A Grown Adult's Secret Weapon: The Parent Guarantor

Despite having moved out at 22 and maintaining a perfect, eight-year record of paying rent on time from her own income, Sebar felt compelled to adopt an unusual strategy. She proactively emailed every property manager, offering to have her parents co-sign the lease.

"I made sure that they knew that I knew that they thought that I didn't make enough money," she writes, highlighting the implicit bias against single incomes. This move was a direct appeal to class security, signalling she came from a "nice, upper-middle class family" that could back her financially.

The infantilisation didn't stop there. On the rare occasion her rent payment was a few hours late, automated reminder emails were sent not just to her, but to her father. "I have nearly eight years of perfect rental history and a full-time job, and I was reported on to my parents like a misbehaving schoolchild," she explains.

The Crushing Math of Rental Stress

The core of the issue is simple, brutal arithmetic. Sebar reveals her rent consumes just over 45 per cent of her income, placing her firmly in official 'rental stress' territory for at least two years. She is a university-educated professional, two years into a second career and nearing 30.

"I'm old enough to have been married, divorced, a mother of three, though I am not," she states, underscoring the disconnect between her life stage and how the rental market perceives her financial stability.

Industry Perspective: A Risky Necessity?

According to Maria Edwards, CEO of the Real Estate Institute of the ACT (REIACT), having parents on a lease is "relatively uncommon" outside of those with no rental history. While there's no official income-to-rent cap, Edwards warns that allowing someone to pay 60 per cent of their income on housing is unsafe.

She argues that additional information, like a healthy savings buffer, can help applicants without traditional histories. "For example, it could be 50 per cent of your income but you've got $50,000 in the bank... you're actually not a risk to the landlord," Edwards said.

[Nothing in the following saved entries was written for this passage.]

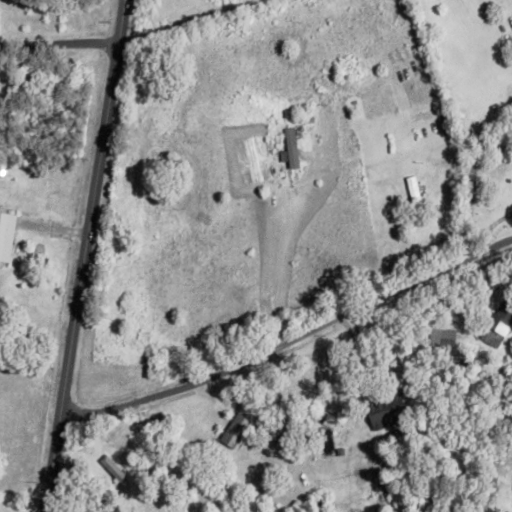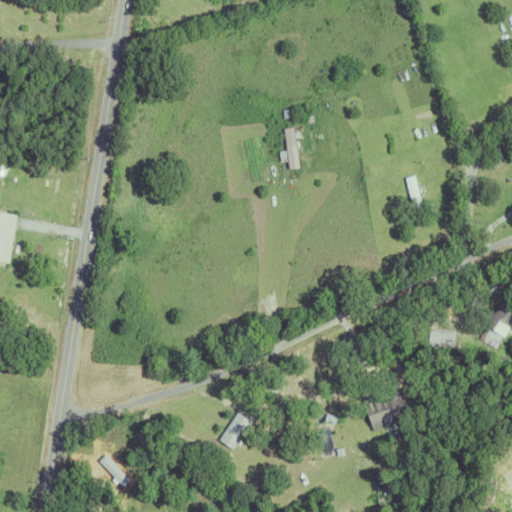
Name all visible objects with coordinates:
road: (58, 46)
building: (286, 146)
building: (292, 148)
building: (414, 190)
road: (473, 191)
building: (410, 197)
building: (4, 231)
building: (7, 235)
road: (84, 256)
building: (496, 320)
building: (438, 334)
road: (289, 344)
building: (393, 402)
building: (391, 410)
building: (327, 415)
building: (231, 427)
building: (237, 430)
building: (311, 440)
building: (336, 449)
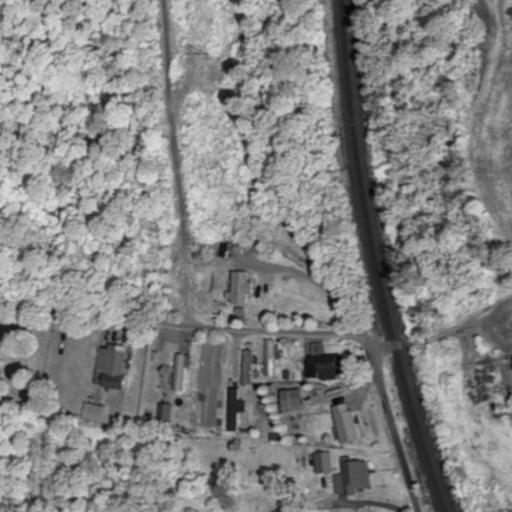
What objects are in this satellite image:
railway: (375, 258)
building: (241, 287)
road: (337, 341)
building: (270, 357)
building: (324, 366)
building: (248, 367)
building: (112, 368)
building: (180, 373)
building: (164, 413)
building: (345, 423)
building: (354, 477)
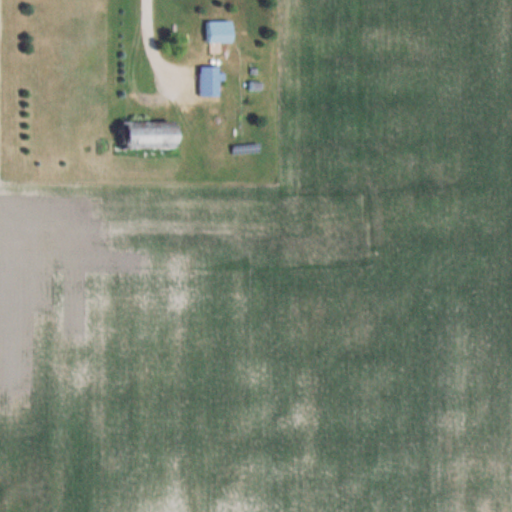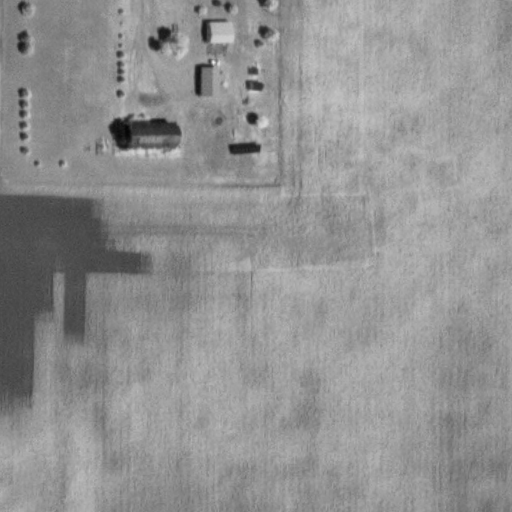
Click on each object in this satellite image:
building: (220, 29)
road: (149, 44)
building: (211, 80)
building: (153, 134)
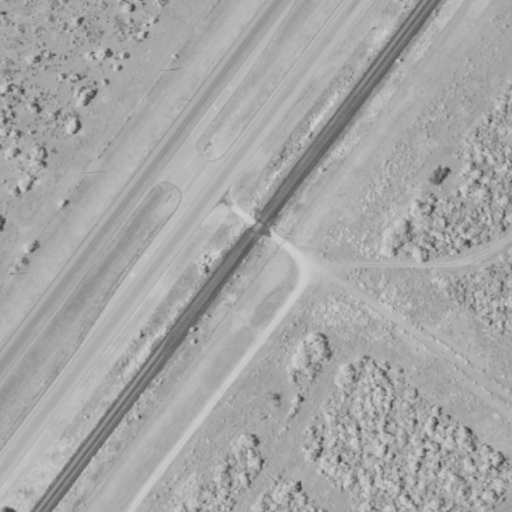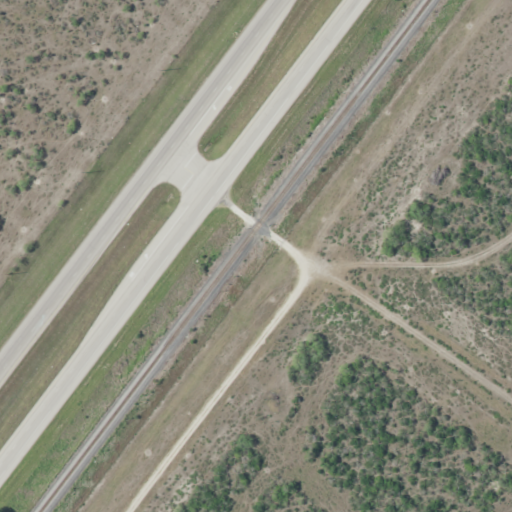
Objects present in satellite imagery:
road: (139, 184)
road: (176, 235)
building: (89, 248)
railway: (235, 254)
road: (336, 280)
road: (222, 388)
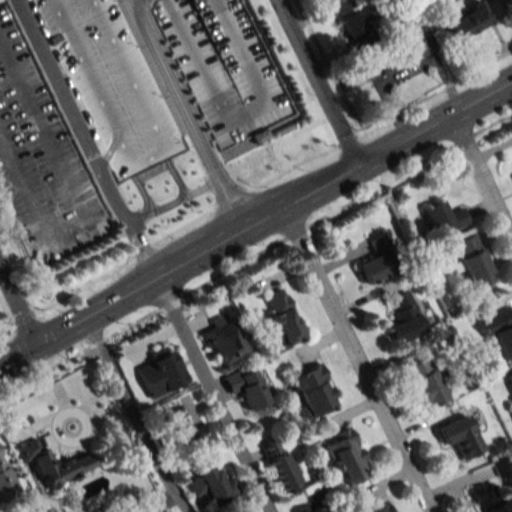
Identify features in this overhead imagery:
building: (339, 5)
building: (472, 19)
building: (355, 29)
building: (398, 56)
building: (255, 63)
parking garage: (220, 67)
building: (220, 67)
road: (317, 81)
parking garage: (111, 83)
building: (111, 83)
road: (61, 88)
road: (189, 111)
building: (282, 111)
building: (232, 147)
parking lot: (40, 159)
road: (481, 176)
road: (78, 199)
road: (117, 200)
road: (176, 200)
road: (255, 217)
building: (443, 217)
road: (279, 241)
road: (142, 248)
building: (377, 260)
building: (473, 261)
road: (17, 306)
building: (404, 317)
building: (281, 319)
building: (499, 330)
traffic signals: (34, 341)
building: (222, 341)
road: (355, 357)
building: (159, 373)
building: (509, 378)
road: (23, 382)
building: (424, 382)
building: (245, 386)
building: (312, 391)
road: (210, 392)
road: (133, 413)
building: (182, 430)
building: (459, 436)
building: (344, 456)
building: (52, 463)
building: (278, 465)
building: (5, 481)
building: (211, 484)
building: (488, 499)
road: (158, 504)
building: (378, 508)
building: (307, 509)
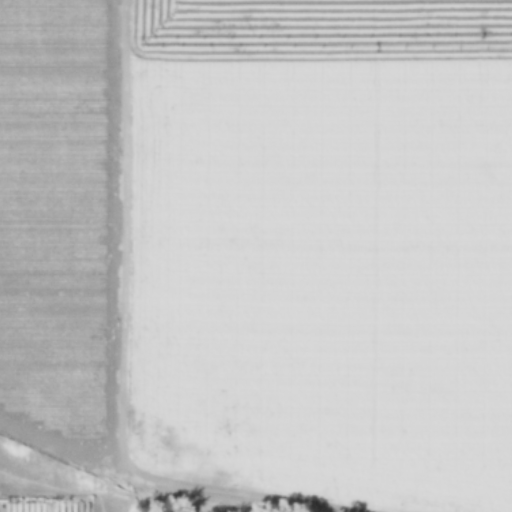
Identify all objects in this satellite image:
crop: (257, 252)
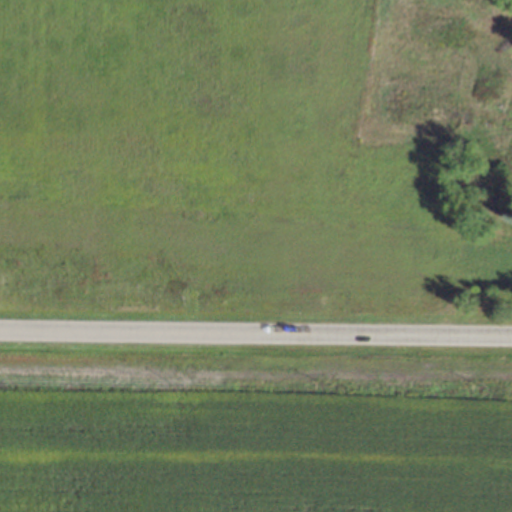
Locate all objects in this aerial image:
road: (256, 331)
crop: (250, 450)
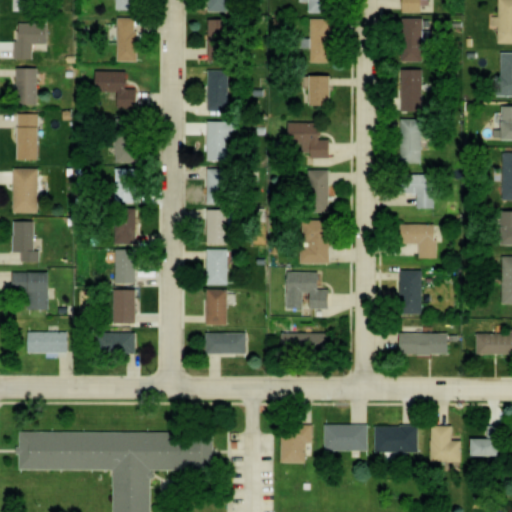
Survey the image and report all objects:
building: (131, 3)
building: (33, 4)
building: (417, 4)
building: (221, 5)
building: (505, 20)
building: (32, 36)
building: (222, 37)
building: (415, 37)
building: (130, 38)
building: (324, 38)
building: (508, 71)
building: (32, 84)
building: (120, 85)
building: (326, 87)
building: (221, 88)
building: (415, 88)
building: (509, 119)
building: (32, 134)
building: (222, 136)
building: (313, 137)
building: (129, 138)
building: (414, 138)
building: (508, 173)
building: (220, 183)
building: (127, 184)
building: (425, 187)
building: (29, 188)
road: (175, 196)
road: (367, 196)
building: (318, 211)
building: (220, 224)
building: (507, 225)
building: (127, 230)
building: (29, 238)
building: (422, 239)
building: (129, 263)
building: (221, 265)
building: (509, 277)
building: (38, 286)
building: (310, 289)
building: (414, 290)
building: (129, 304)
building: (221, 304)
building: (52, 340)
building: (230, 340)
building: (309, 340)
building: (429, 341)
building: (496, 341)
building: (125, 342)
road: (256, 392)
building: (350, 436)
building: (399, 436)
building: (492, 440)
building: (299, 441)
building: (448, 443)
road: (246, 452)
building: (122, 457)
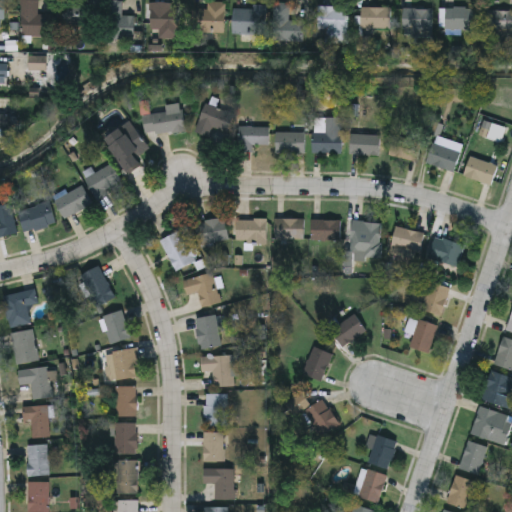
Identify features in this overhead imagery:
building: (2, 10)
building: (2, 10)
building: (81, 12)
building: (83, 15)
building: (213, 17)
building: (375, 17)
building: (417, 18)
building: (459, 18)
building: (164, 19)
building: (214, 19)
building: (376, 19)
building: (33, 20)
building: (249, 20)
building: (418, 20)
building: (460, 20)
building: (499, 20)
building: (34, 21)
building: (250, 21)
building: (121, 22)
building: (166, 22)
building: (500, 22)
building: (334, 23)
building: (122, 24)
building: (286, 24)
building: (335, 25)
building: (287, 26)
building: (3, 70)
building: (3, 71)
building: (213, 120)
building: (4, 122)
building: (163, 122)
building: (214, 122)
building: (4, 124)
building: (165, 125)
building: (252, 135)
building: (327, 136)
building: (254, 138)
building: (328, 138)
building: (290, 142)
building: (291, 144)
building: (364, 144)
building: (126, 146)
building: (366, 146)
building: (404, 148)
building: (127, 149)
building: (406, 150)
building: (443, 157)
building: (444, 160)
building: (480, 171)
building: (481, 173)
building: (103, 181)
building: (105, 183)
road: (247, 186)
building: (72, 202)
building: (74, 204)
building: (36, 217)
building: (37, 219)
building: (6, 221)
building: (7, 223)
building: (288, 229)
building: (325, 230)
building: (211, 231)
building: (251, 231)
building: (289, 231)
building: (326, 232)
building: (365, 232)
building: (212, 233)
building: (252, 233)
building: (367, 234)
building: (407, 241)
building: (408, 243)
building: (177, 251)
building: (445, 251)
building: (178, 253)
building: (446, 254)
building: (97, 287)
building: (98, 289)
building: (203, 289)
building: (204, 291)
building: (18, 307)
building: (20, 309)
building: (510, 323)
building: (115, 327)
building: (510, 328)
building: (117, 329)
building: (348, 330)
building: (208, 332)
building: (349, 332)
building: (209, 334)
building: (24, 347)
building: (25, 349)
building: (504, 354)
building: (505, 356)
building: (125, 364)
building: (317, 364)
road: (462, 364)
road: (171, 365)
building: (126, 366)
building: (318, 366)
building: (220, 369)
building: (222, 371)
building: (36, 382)
building: (37, 384)
building: (498, 390)
building: (499, 392)
road: (410, 398)
building: (125, 401)
building: (126, 403)
building: (216, 410)
building: (217, 412)
building: (321, 418)
building: (36, 420)
building: (322, 420)
building: (38, 422)
building: (491, 426)
building: (492, 428)
building: (125, 438)
building: (126, 440)
building: (213, 447)
building: (214, 449)
building: (382, 452)
building: (383, 454)
building: (473, 458)
building: (37, 460)
building: (474, 460)
building: (38, 462)
building: (127, 477)
building: (128, 479)
building: (220, 482)
building: (222, 484)
building: (372, 486)
building: (373, 488)
building: (460, 492)
building: (462, 494)
building: (38, 497)
building: (39, 497)
building: (128, 506)
building: (129, 507)
building: (216, 509)
building: (360, 509)
building: (360, 509)
building: (217, 510)
building: (445, 511)
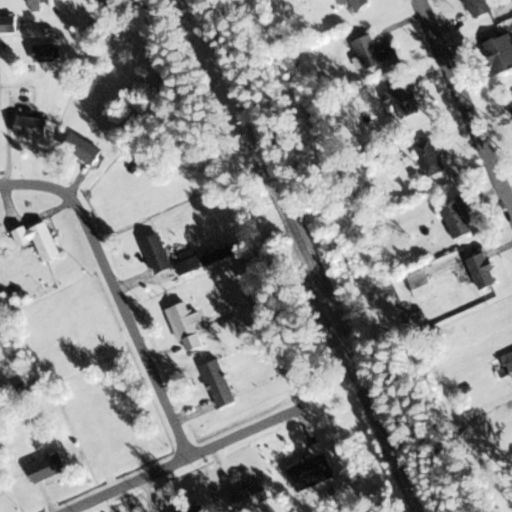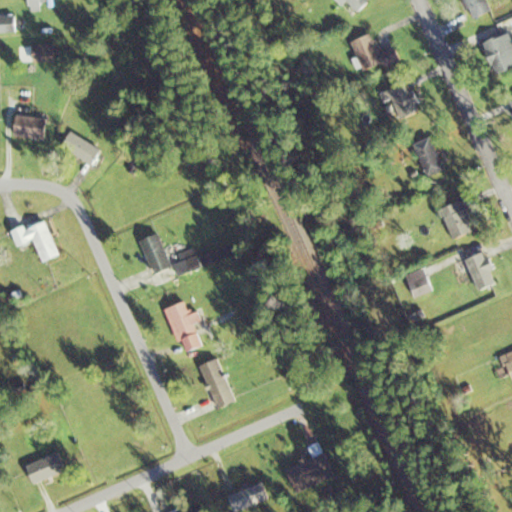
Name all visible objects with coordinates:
building: (354, 3)
building: (477, 7)
building: (7, 23)
building: (45, 52)
building: (373, 53)
building: (499, 53)
building: (401, 101)
road: (464, 102)
building: (510, 102)
building: (30, 127)
building: (81, 148)
building: (431, 156)
building: (457, 220)
building: (37, 239)
building: (156, 253)
railway: (309, 256)
building: (203, 260)
building: (480, 271)
road: (116, 288)
building: (185, 326)
building: (508, 361)
building: (218, 383)
road: (177, 457)
building: (46, 468)
building: (251, 496)
building: (191, 510)
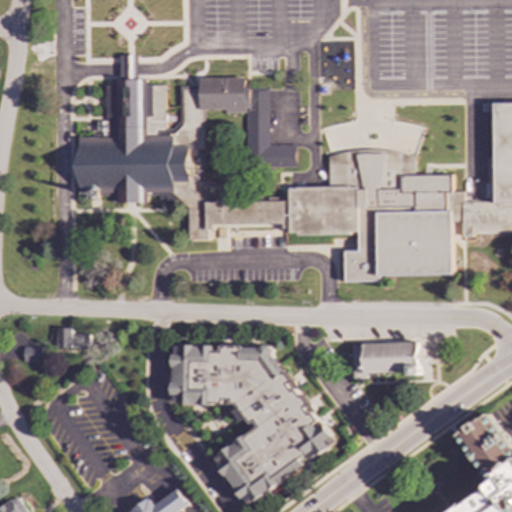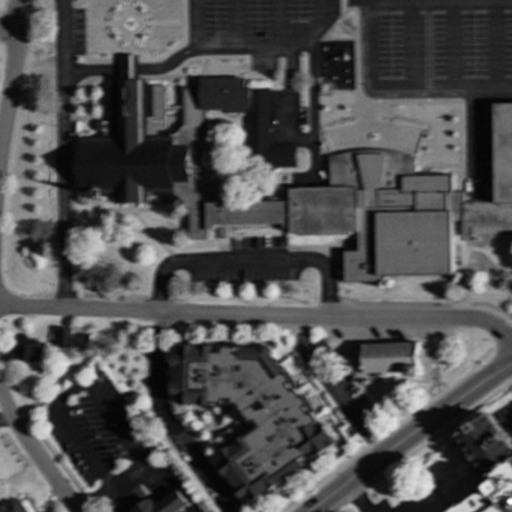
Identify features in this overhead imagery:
road: (441, 2)
road: (194, 22)
road: (277, 22)
road: (238, 23)
parking lot: (226, 28)
road: (8, 29)
road: (59, 42)
road: (410, 42)
road: (453, 42)
road: (494, 43)
road: (274, 45)
parking lot: (435, 49)
building: (128, 67)
road: (129, 69)
road: (12, 70)
road: (398, 86)
road: (311, 108)
building: (167, 139)
building: (294, 180)
road: (60, 196)
building: (382, 210)
road: (243, 260)
parking lot: (243, 262)
road: (479, 304)
road: (261, 314)
building: (70, 339)
building: (71, 339)
road: (502, 340)
building: (32, 354)
building: (32, 355)
building: (385, 358)
building: (385, 359)
road: (493, 369)
road: (332, 388)
road: (67, 392)
building: (252, 413)
building: (253, 413)
road: (169, 421)
road: (407, 436)
road: (421, 445)
road: (32, 455)
building: (493, 462)
road: (311, 479)
road: (110, 490)
road: (354, 496)
building: (165, 504)
building: (165, 504)
building: (12, 506)
building: (13, 506)
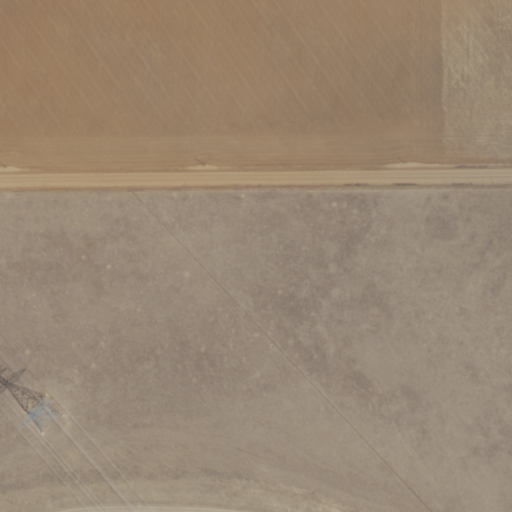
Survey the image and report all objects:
road: (256, 175)
power tower: (42, 416)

Sebar finds this suggestion "somewhat laughable," asking how one saves such a sum while over half their salary goes to rent, bills, and living costs. Yet, she concedes there have been times a request for a bank statement from a sympathetic property manager helped her case.

Acknowledging Privilege on an Uneven Field

The journalist is acutely aware her situation, while difficult, comes with advantages. She is educated, and crucially, has parents who can and would provide support. "Not everyone has all that. Some people have none of it," she concludes, framing her personal struggle within Australia's wider housing inequality crisis.

Her experience exposes a system where proven responsibility often isn't enough, where financial thresholds feel impossible, and where adulthood is conditional on parental backing—a reality for a growing number of Australians trapped in the rental market.